# Task prompt
With pictures removed, the data below should be returned exactly.

- - - - -

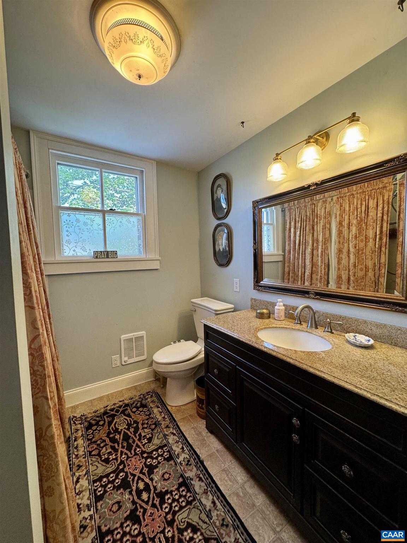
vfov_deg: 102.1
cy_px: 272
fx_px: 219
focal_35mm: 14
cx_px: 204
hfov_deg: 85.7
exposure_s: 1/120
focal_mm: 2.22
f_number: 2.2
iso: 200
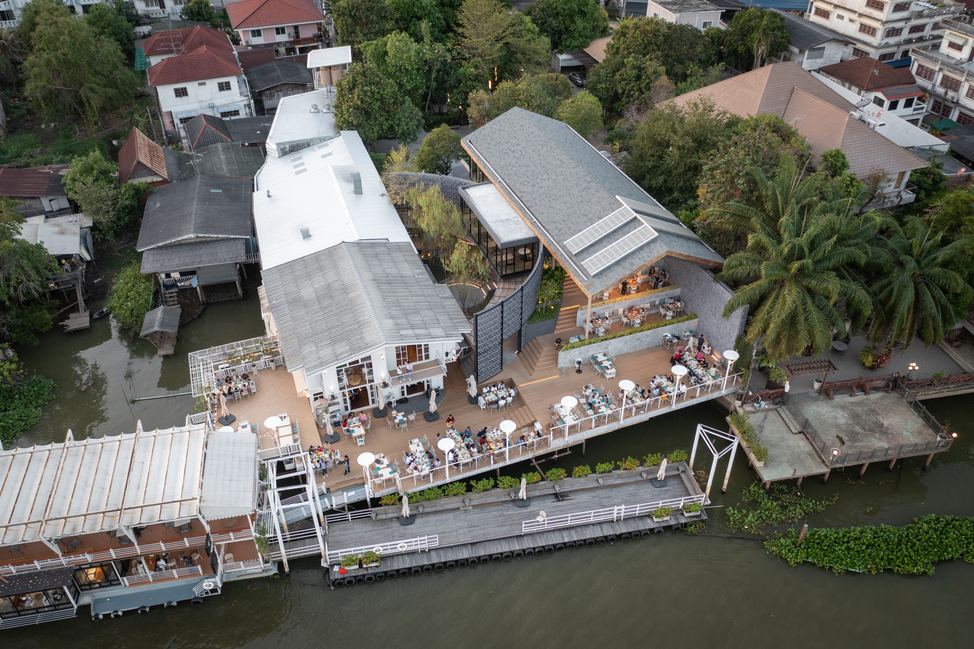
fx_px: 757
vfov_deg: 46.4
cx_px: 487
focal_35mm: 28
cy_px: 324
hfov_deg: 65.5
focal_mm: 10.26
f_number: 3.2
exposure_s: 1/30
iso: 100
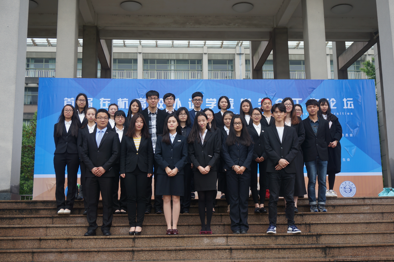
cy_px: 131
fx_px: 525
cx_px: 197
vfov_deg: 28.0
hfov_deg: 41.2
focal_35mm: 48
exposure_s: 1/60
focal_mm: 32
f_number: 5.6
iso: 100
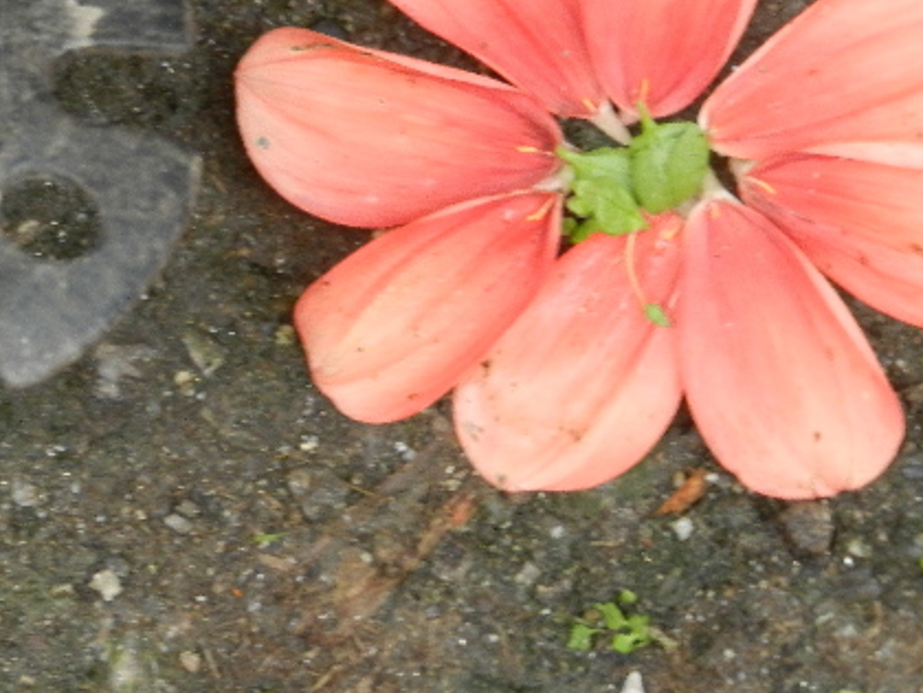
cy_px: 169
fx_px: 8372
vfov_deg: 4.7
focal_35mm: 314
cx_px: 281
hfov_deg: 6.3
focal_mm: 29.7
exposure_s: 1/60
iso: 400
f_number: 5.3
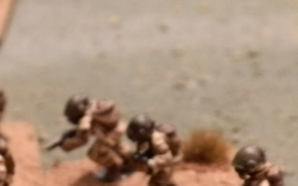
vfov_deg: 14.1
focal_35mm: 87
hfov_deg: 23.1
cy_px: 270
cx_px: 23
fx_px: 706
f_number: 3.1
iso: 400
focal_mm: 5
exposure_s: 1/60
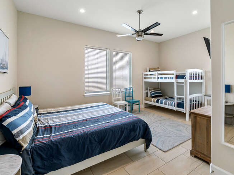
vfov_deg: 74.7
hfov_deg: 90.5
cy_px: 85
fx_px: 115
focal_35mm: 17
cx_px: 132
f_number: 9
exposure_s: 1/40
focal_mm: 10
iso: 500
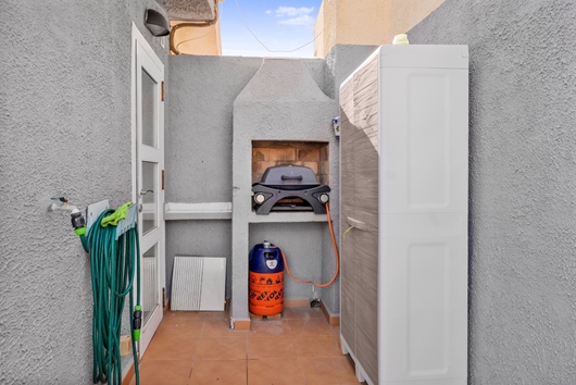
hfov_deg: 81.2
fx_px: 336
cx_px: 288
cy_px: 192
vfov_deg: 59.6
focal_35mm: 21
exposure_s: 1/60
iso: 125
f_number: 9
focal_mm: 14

- - - - -

# Answer section
vfov_deg: 102.1
cy_px: 272
fx_px: 219
focal_35mm: 14
cx_px: 204
hfov_deg: 85.7
exposure_s: 1/120
focal_mm: 2.22
f_number: 2.2
iso: 200
fx_px: 757
vfov_deg: 46.4
cx_px: 487
focal_35mm: 28
cy_px: 324
hfov_deg: 65.5
focal_mm: 10.26
f_number: 3.2
exposure_s: 1/30
iso: 100
cy_px: 131
fx_px: 525
cx_px: 197
vfov_deg: 28.0
hfov_deg: 41.2
focal_35mm: 48
exposure_s: 1/60
focal_mm: 32
f_number: 5.6
iso: 100
cy_px: 169
fx_px: 8372
vfov_deg: 4.7
focal_35mm: 314
cx_px: 281
hfov_deg: 6.3
focal_mm: 29.7
exposure_s: 1/60
iso: 400
f_number: 5.3
vfov_deg: 14.1
focal_35mm: 87
hfov_deg: 23.1
cy_px: 270
cx_px: 23
fx_px: 706
f_number: 3.1
iso: 400
focal_mm: 5
exposure_s: 1/60
vfov_deg: 74.7
hfov_deg: 90.5
cy_px: 85
fx_px: 115
focal_35mm: 17
cx_px: 132
f_number: 9
exposure_s: 1/40
focal_mm: 10
iso: 500
hfov_deg: 81.2
fx_px: 336
cx_px: 288
cy_px: 192
vfov_deg: 59.6
focal_35mm: 21
exposure_s: 1/60
iso: 125
f_number: 9
focal_mm: 14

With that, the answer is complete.